I'm building out logstash and would like to build functionality to anonymize fields as specified in the message itself.

Given the message below, the field fta is an array of fields to anonymize. I would like to just use %{fta} and pass it through to the anonymize filter, but that doesn't seem to work.

{ "containsPII":"True", "fta":["f1","f2"], "f1":"test", "f2":"5551212" }

My config is as follows

 input {
   stdin { codec => json }
 }

 filter {
   if [containsPII] {
     anonymize {
       algorithm => "SHA1"
       key => "123456789"
       fields => [fta]
     }
   }
 }

 output {
   stdout {
     codec => rubydebug
   }
 }

The output is

{
    "containsPII" => "True",
            "fta" => [
        [0] "3c322875cb471164022de7ee7b8600ebc1c3845f",
        [1] "d9aeda754911ba13fe63f0da1964642856849a39"
    ],
             "f1" => "test",
             "f2" => "5551212",
       "@version" => "1",
     "@timestamp" => "2016-07-14T19:28:02.592Z",
           "host" => "..."
}

Does anyone have any thoughts? I have tried several permutations at this point with no luck.

Thanks,
-D

Sorry, I don't get what's wrong with the current output. Each array element has been hashed which is how the filter works. Do you want the array as a whole to be hashed and stored as a single string, or what's the desired results?

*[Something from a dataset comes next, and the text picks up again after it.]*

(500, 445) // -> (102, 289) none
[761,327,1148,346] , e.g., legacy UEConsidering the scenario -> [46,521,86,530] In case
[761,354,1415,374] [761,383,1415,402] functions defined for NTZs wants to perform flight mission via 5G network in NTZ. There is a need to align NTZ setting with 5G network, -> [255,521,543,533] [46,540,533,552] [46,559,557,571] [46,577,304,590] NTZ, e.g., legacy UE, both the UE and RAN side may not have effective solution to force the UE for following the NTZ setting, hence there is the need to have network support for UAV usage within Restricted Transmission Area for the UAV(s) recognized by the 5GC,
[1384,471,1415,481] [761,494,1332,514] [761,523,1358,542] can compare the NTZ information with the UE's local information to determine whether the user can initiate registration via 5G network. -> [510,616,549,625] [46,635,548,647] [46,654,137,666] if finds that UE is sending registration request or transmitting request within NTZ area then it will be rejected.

Sorry for the confusion. The desired result would be to let the FTA array dictate which other fields the anonymizer plugin would anonymize. Like below.

{
    "containsPII" => "True",
            "fta" => [
        [0] "f1",
        [1] "f2"
    ],
             "f1" => "3c322875cb471164022de7ee7b8600ebc1c3845f",
             "f2" => "d9aeda754911ba13fe63f0da1964642856849a39",
       "@version" => "1",
     "@timestamp" => "2016-07-14T19:28:02.592Z",
           "host" => "..."
}

The fta array specifies the target fields.

The use case is that the logging team is not aware of what fields should be anonymized, but the developers for each system are. The can easily send in an array of fields to anonymize which logstash can then act on.

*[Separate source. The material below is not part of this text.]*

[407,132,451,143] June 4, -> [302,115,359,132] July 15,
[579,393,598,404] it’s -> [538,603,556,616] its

Oh, I see now. Yeah, that's not possible. You'd have to use a ruby filter (but it'd just be a few lines of code for this).

That's what I was starting to think. Thanks for confirming. It's a shame I couldn't just do ["%{fta}"].

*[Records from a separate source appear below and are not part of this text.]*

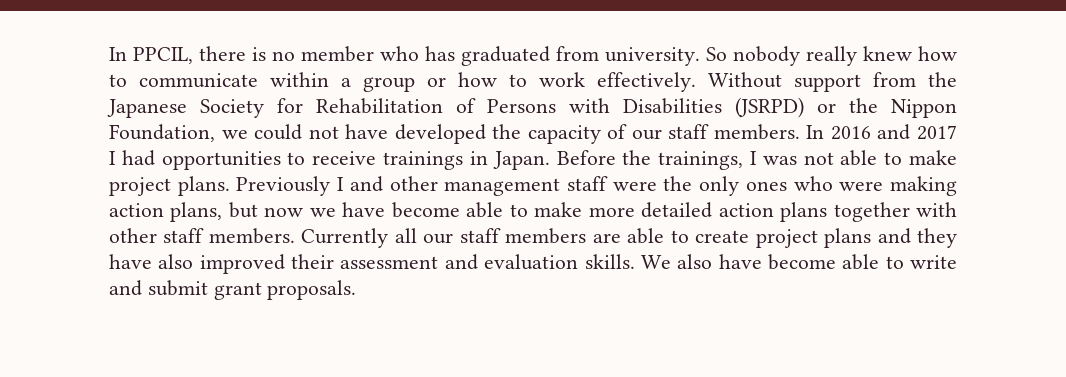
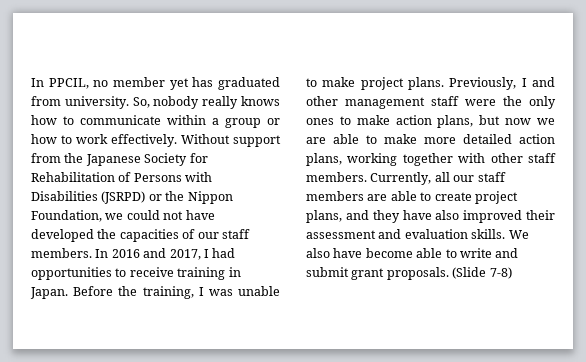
[199,46,266,61] there is -> (89, 83) none
[380,46,419,61] who -> [169,78,189,90] yet
[706,47,727,61] So -> [132,97,150,108] So,
[863,46,912,61] knew -> [241,96,280,106] knows
[527,125,601,144] capacity -> [119,229,179,242] capacities
[916,125,957,140] 2017 -> [169,249,201,260] 2017,
[383,151,464,170] trainings -> [177,267,226,280] training
[658,151,744,170] trainings, -> [142,286,194,299] training,
[803,150,878,166] not able -> [237,286,280,296] unable
[236,176,331,196] Previously -> [449,77,517,90] Previously,
[793,176,957,196] who were making -> [339,115,390,125] to make
[342,202,460,218] have become -> [306,137,326,144] are
[780,202,828,222] plans -> [306,153,398,166] plans, working
[301,228,389,248] Currently -> [370,172,432,185] Currently,
[824,228,872,248] plans -> [306,210,342,223] plans,
(357, 290) none -> [452,267,512,279] (Slide 7-8)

Do you have a link to a tutorial, or the objects available in a ruby filter? I've tried searching but wasn't able to find a good starting point anywhere on the internals of logstash at that point.

Thank you again,
-D

No, I don't have any good documentation pointers except the source code. But basically you read and write fields via event['fieldname'], enumerate fields by treating event as a hash, and the rest is normal Ruby.

Ok, thank you again.

It's a bit easier than I thought and I'm making good progress. My filter now looks like:

filter {
 if [containsPII] {
    ruby {
      code => "event['fta'].each {|item| event[item] = '1' }"
      add_tag => ["Rubyrun"]
    }
 }
}

Is there a way to call another filter from within the ruby filter? Specifically, I would like to leverage the work done in the anonymizer filter in the above. I'm relatively new to ruby, so I'm not even sure how to ask the question. perhaps something like:

filter {
 if [containsPII] {
    ruby {
      code => "event['fta'].each {|item| event[item] = Filters::Anonymize.filter(event[item],'123456789','sha1') }"
      add_tag => ["Rubyrun"]
    }
 }
}

Thanks

Well, I didn't find a way to use the existing anonymize function, which would be great if someone could show me how, but I did find a solution.

filter {
 if [fta] {
    ruby {
      init => "require 'openssl'"
      code => "event['fta'].each { |item| event[item] = OpenSSL::HMAC.hexdigest(OpenSSL::Digest::SHA256.new, '123456789', event[item] ) }"
    }
 }
}

Thank you again, Magnus, for the help.
-Derek

ETA: I updated it with a better version to ensure uniform key. Also eliminated the containsPII field and just testing for the fta field.